Chambre d’agriculture : Propos de saison
Chaque semaine, la chambre d’agriculture Pays de la Loire livre ses propos de saison.
Analyser son sol pour connaître sa fertilité
Il n’y a pas de petites économies dans la gestion d’une exploitation agricole. Réaliser des analyses de sol est un bon outil de suivi de la fertilité chimique de son sol et cela répond parfois en plus à une obligation réglementaire. Dans nos exploitations de polyculture élevage, une bonne gestion des engrais organiques permet de substantielles économies mais il convient de surveiller tous les cinq ans environ, sur une zone homogène et à la même saison, les teneurs du sol. En bocage, un pH compris entre 5,8 et 6,2 est souvent satisfaisant ; le rapport Ca/CEC doit être compris entre 60 % pour les prairies et 80 % pour l’orge, le pois ou les luzernières.

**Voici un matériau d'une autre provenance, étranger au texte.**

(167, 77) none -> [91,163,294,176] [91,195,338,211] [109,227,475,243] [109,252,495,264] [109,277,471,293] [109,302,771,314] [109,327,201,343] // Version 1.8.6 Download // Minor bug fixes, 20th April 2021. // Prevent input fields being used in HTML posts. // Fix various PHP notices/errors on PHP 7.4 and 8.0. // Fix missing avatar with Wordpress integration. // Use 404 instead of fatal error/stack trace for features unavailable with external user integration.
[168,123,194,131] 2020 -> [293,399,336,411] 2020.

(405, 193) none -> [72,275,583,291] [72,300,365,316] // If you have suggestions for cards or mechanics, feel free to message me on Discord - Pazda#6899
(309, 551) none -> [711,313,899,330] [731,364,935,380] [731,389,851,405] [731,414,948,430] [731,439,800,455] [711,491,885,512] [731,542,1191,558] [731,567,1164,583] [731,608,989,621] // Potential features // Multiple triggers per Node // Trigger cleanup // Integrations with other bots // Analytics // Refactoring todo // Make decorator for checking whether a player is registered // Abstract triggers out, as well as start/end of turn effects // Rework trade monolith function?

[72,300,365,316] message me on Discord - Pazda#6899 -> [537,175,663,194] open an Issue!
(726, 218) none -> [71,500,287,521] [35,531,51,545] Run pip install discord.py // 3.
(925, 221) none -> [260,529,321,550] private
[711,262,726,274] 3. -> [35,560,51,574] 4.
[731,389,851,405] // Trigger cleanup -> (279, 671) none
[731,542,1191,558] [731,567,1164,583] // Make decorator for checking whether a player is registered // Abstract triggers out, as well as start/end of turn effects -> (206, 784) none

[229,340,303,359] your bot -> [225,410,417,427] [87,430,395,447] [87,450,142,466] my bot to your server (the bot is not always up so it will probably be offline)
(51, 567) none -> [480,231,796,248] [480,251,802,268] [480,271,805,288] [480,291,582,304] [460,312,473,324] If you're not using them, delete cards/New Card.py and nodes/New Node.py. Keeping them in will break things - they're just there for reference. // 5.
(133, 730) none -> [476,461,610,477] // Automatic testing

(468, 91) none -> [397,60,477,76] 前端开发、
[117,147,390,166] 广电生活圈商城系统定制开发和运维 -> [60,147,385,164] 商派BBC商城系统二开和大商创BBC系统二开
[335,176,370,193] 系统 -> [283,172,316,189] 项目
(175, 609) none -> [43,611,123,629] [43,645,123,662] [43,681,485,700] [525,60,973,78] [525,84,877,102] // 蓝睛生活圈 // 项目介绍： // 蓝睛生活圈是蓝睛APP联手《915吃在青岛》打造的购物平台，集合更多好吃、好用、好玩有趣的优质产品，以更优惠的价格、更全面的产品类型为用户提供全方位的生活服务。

La potasse doit aussi être surveillée car ses carences sont de plus en plus nombreuses. Ce qu’il faut, rien que ce qu’il faut car les carences mais aussi les excès ont des impacts sur les rendements des cultures.
L’automne, après les récoltes et les premières pluies, est une bonne période pour réaliser les prélèvements de terres avant d’éventuels apports organiques ou amendements. Parlez-en avec votre conseiller agricole ou réalisateur de plan de fertilisation.En bocage, un pH compris entre 5,8 et 6,2 est souvent satisfaisant ; le rapport Ca/CEC doit être compris entre 60 % pour les prairies et 80 % pour l’orge, le pois ou les luzernières
Frédéric Mazoué – Chambre d’agriculture Pays de la Loire
Céréales à pailles et risque taupin
Depuis quelques années, nous constatons dans les céréales à paille une recrudescence du taupin dans le département.
Le taupin des céréales d’hiver est certes moins marqué que sur les cultures de printemps mais n’est pas à négliger. Plusieurs facteurs peuvent favoriser le développement de ce nuisible dans la parcelle : la présence de prairie de plus de quatre ans dans la rotation, un sol meuble (terre légère) et riche en matière organique et un hiver doux. Les pertes peuvent être plus ou moins importantes en fonction du ou des risques de la parcelle.
Pour limiter les dégâts, le mieux est d’anticiper. Un déchaumage pourra être réalisé le plus tôt possible afin d’éliminer les œufs et les jeunes larves entraînant ainsi un abaissement du niveau des populations. Choisir une variété à fort tallage et augmenter votre densité de semis contribuent également à réduire les pertes. Il n’y a pas de traitement possible en végétation, il est donc judicieux selon la situation, d’opter pour un traitement de semences. Ces traitements de semences à base de pyréthrinoïdes permettent de protéger la plante contre les attaques de ce nuisible.